In the “better late than never” category: A British activist who helped create the movement against genetic engineering technology and genetically modified foods in the 1990s has “discovered science” and realized he was very, very wrong.
Mark Lynas delivered a bombshell address at the Oxford Farming Conference last week, apologizing for how he “assisted in demonizing an important technological option which can be used to benefit the environment.”

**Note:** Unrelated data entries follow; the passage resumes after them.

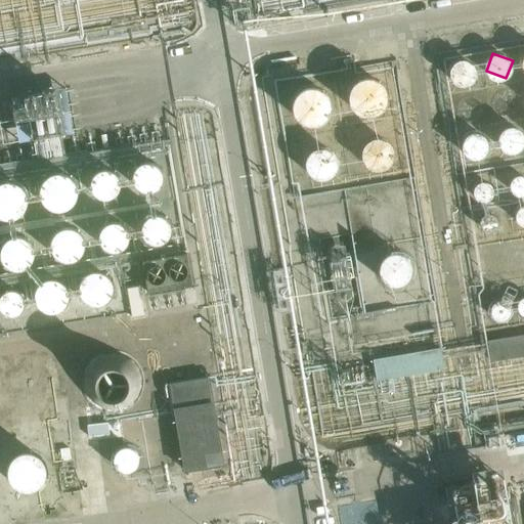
[(449,75),(468,87),(479,71),(461,58),(449,75)]
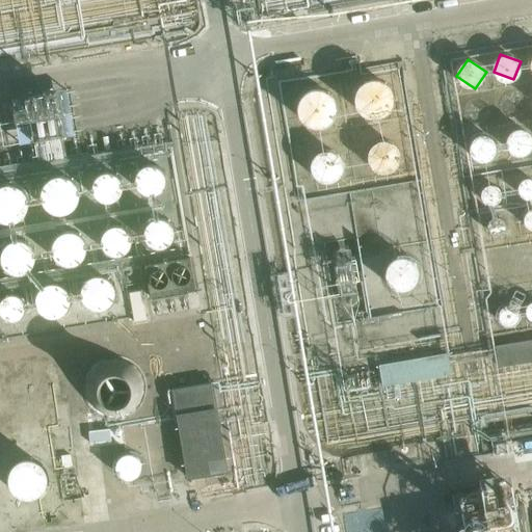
[(394,101),(394,100),(394,97),(392,91),(388,85),(383,82),(379,80),(372,79),(365,81),(361,84),(357,86),(354,94),(353,100),(354,108),(358,114),(364,118),(372,121),(376,121),(381,118),(388,114),(392,108),(394,101)]
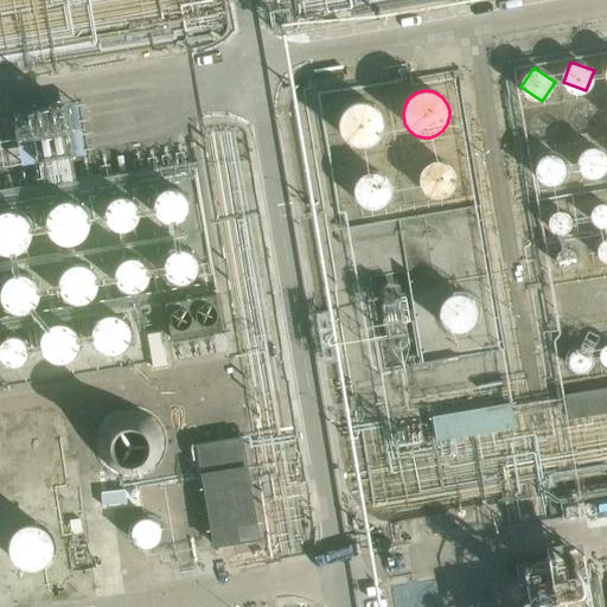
[(382,128),(382,127),(381,119),(378,114),(376,112),(369,106),(360,103),(352,104),(347,107),(343,109),(339,114),(337,117),(336,127),(336,132),(337,136),(340,142),(347,148),(357,151),(365,149),(374,146),(379,139),(381,134),(382,128)]
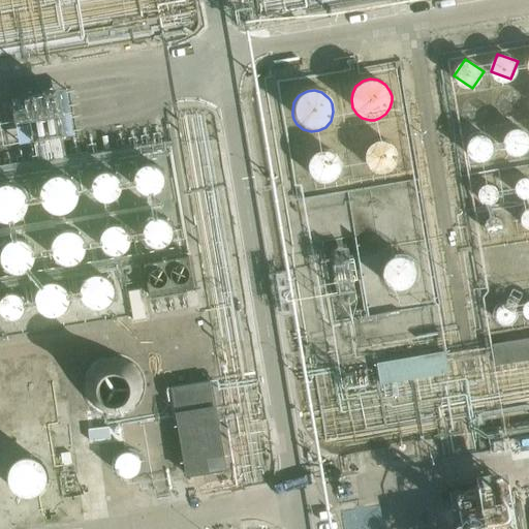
[(20,121),(24,148),(66,142),(63,115),(20,121)]
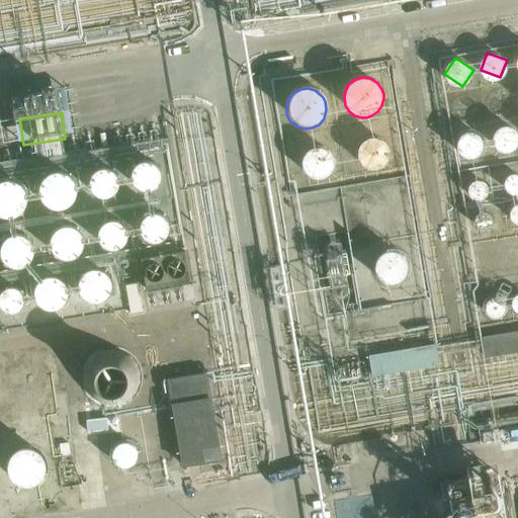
[(472,131),(458,141),(469,156),(484,146),(472,131)]
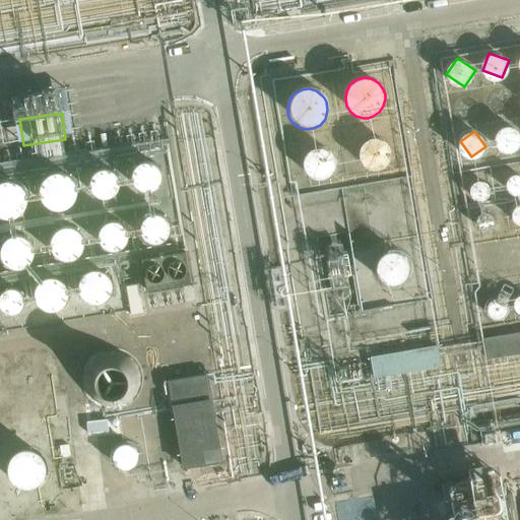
[(390,156),(389,150),(385,144),(380,141),(375,140),(368,140),(363,143),(359,148),(356,154),(358,161),(361,168),(366,172),(373,173),(376,173),(381,172),(385,168),(388,164),(390,156)]
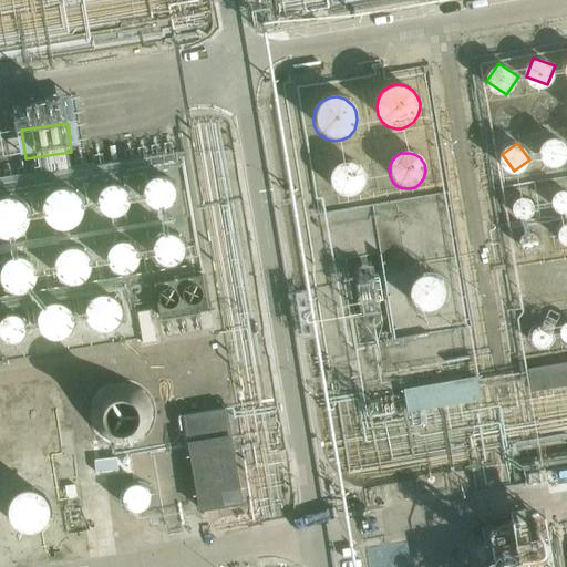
[(363,182),(363,181),(362,174),(358,168),(352,164),(344,163),(338,164),(332,168),(329,174),(328,182),(329,188),(333,194),(339,197),(346,198),(351,197),(357,194),(361,188),(363,182)]
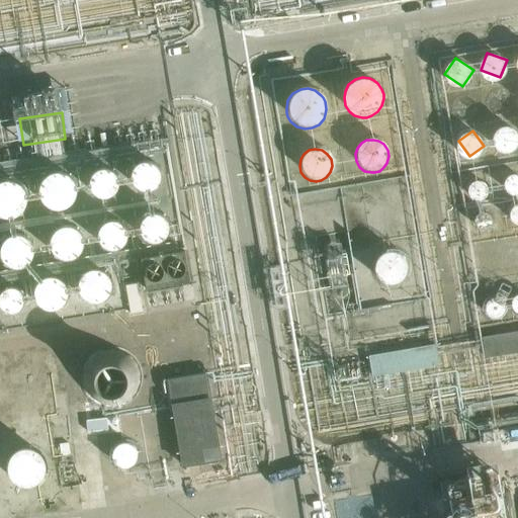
[(176,168),(176,164),(175,161),(171,156),(168,154),(165,152),(158,151),(152,154),(148,157),(144,163),(144,168),(145,175),(149,180),(154,183),(159,184),(166,183),(171,180),(175,175),(176,168)]
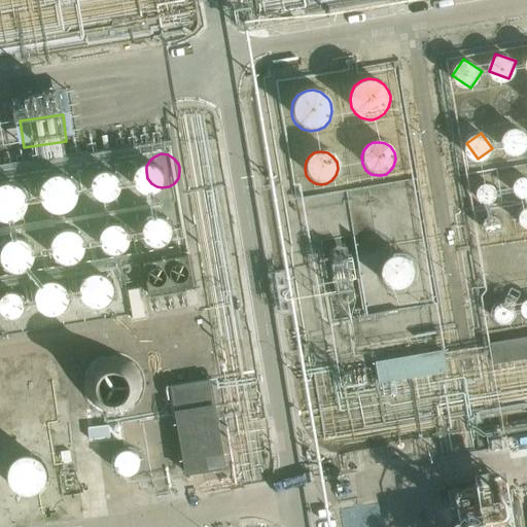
[(135,181),(135,180),(134,174),(131,169),(127,166),(119,164),(112,165),(107,168),(103,172),(102,176),(101,180),(102,185),(105,191),(110,196),(117,198),(124,197),(127,195),(130,192),(133,187),(135,181)]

He helped to coin the term “frankenfood,” and said the fears fomented by such campaigns “spread like wildfire” and essentially resulted in the banning of GMO food in Europe and much of Asia. But after a comment on one of his columns in the Guardian in 2008 accused him of being anti-technology (“Are you also opposed to the wheel because because it is marketed by the big auto companies?”), Lynas decided to do a little research. He said he “discovered, one by one my cherished beliefs about GM turned out to be little more than green urban myths.”
“I’d assumed that it would increase the use of chemicals. It turned out that pest-resistant cotton and maize needed less insecticide.
“I’d assumed that GM benefited only the big companies. It turned out that billions of dollars of benefits were accruing to farmers needing fewer inputs. …
“I’d assumed that no-one wanted GM. Actually what happened was that Bt cotton was pirated into India and roundup ready soya into Brazil because farmers were so eager to use them.”
GM food is essential, Lynas says, in helping feed our growing global population. We urge everyone to read Lynas’ talk in full on his blog.
“This piece reads like the ACSH charter,” says ACSH’s Dr. Josh Bloom. “We deal with this kind of thing daily. Agenda-driven pseudoscience has polluted our collective thought processes so thoroughly that it is impossible for the average person to tell what is scientifically valid anymore. I have to give Lynas a load of credit: It must have been quite difficult to question and then refute his previous position on this issue.”